Exercise objective: Write the listing out again verbatim, leaving nothing out.

Excerpted data:

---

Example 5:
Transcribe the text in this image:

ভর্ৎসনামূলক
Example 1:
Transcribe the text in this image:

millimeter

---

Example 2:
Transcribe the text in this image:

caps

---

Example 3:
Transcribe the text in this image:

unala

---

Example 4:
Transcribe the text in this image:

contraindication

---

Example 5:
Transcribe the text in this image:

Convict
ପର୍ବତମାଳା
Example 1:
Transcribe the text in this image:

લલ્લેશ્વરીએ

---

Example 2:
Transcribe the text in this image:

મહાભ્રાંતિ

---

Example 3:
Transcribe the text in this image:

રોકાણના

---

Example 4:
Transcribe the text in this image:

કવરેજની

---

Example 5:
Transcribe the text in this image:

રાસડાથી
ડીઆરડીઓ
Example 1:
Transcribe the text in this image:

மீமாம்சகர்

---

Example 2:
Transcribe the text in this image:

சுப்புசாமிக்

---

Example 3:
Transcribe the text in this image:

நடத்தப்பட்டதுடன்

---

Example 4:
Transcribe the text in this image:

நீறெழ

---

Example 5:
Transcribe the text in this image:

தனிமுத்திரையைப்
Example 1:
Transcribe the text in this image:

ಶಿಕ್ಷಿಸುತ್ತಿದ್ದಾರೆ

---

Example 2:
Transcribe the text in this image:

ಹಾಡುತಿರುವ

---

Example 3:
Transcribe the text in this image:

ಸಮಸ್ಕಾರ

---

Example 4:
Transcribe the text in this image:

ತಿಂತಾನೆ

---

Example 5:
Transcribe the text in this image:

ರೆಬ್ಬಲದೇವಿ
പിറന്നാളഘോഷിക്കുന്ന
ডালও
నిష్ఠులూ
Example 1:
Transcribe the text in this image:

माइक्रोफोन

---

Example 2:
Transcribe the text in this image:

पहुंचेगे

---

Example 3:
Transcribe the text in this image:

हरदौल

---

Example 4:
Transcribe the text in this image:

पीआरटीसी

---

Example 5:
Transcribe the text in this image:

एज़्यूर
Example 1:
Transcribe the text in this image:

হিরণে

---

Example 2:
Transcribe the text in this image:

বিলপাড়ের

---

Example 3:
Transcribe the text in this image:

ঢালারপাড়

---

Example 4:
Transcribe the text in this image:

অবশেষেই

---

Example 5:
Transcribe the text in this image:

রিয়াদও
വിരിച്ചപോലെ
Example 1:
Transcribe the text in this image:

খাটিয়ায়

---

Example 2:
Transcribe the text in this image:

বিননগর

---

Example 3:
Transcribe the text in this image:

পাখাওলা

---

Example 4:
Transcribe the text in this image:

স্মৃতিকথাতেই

Response:
---

Example 5:
Transcribe the text in this image:

ভর্ৎসনামূলক
Example 1:
Transcribe the text in this image:

millimeter

---

Example 2:
Transcribe the text in this image:

caps

---

Example 3:
Transcribe the text in this image:

unala

---

Example 4:
Transcribe the text in this image:

contraindication

---

Example 5:
Transcribe the text in this image:

Convict
ପର୍ବତମାଳା
Example 1:
Transcribe the text in this image:

લલ્લેશ્વરીએ

---

Example 2:
Transcribe the text in this image:

મહાભ્રાંતિ

---

Example 3:
Transcribe the text in this image:

રોકાણના

---

Example 4:
Transcribe the text in this image:

કવરેજની

---

Example 5:
Transcribe the text in this image:

રાસડાથી
ડીઆરડીઓ
Example 1:
Transcribe the text in this image:

மீமாம்சகர்

---

Example 2:
Transcribe the text in this image:

சுப்புசாமிக்

---

Example 3:
Transcribe the text in this image:

நடத்தப்பட்டதுடன்

---

Example 4:
Transcribe the text in this image:

நீறெழ

---

Example 5:
Transcribe the text in this image:

தனிமுத்திரையைப்
Example 1:
Transcribe the text in this image:

ಶಿಕ್ಷಿಸುತ್ತಿದ್ದಾರೆ

---

Example 2:
Transcribe the text in this image:

ಹಾಡುತಿರುವ

---

Example 3:
Transcribe the text in this image:

ಸಮಸ್ಕಾರ

---

Example 4:
Transcribe the text in this image:

ತಿಂತಾನೆ

---

Example 5:
Transcribe the text in this image:

ರೆಬ್ಬಲದೇವಿ
പിറന്നാളഘോഷിക്കുന്ന
ডালও
నిష్ఠులూ
Example 1:
Transcribe the text in this image:

माइक्रोफोन

---

Example 2:
Transcribe the text in this image:

पहुंचेगे

---

Example 3:
Transcribe the text in this image:

हरदौल

---

Example 4:
Transcribe the text in this image:

पीआरटीसी

---

Example 5:
Transcribe the text in this image:

एज़्यूर
Example 1:
Transcribe the text in this image:

হিরণে

---

Example 2:
Transcribe the text in this image:

বিলপাড়ের

---

Example 3:
Transcribe the text in this image:

ঢালারপাড়

---

Example 4:
Transcribe the text in this image:

অবশেষেই

---

Example 5:
Transcribe the text in this image:

রিয়াদও
വിരിച്ചപോലെ
Example 1:
Transcribe the text in this image:

খাটিয়ায়

---

Example 2:
Transcribe the text in this image:

বিননগর

---

Example 3:
Transcribe the text in this image:

পাখাওলা

---

Example 4:
Transcribe the text in this image:

স্মৃতিকথাতেই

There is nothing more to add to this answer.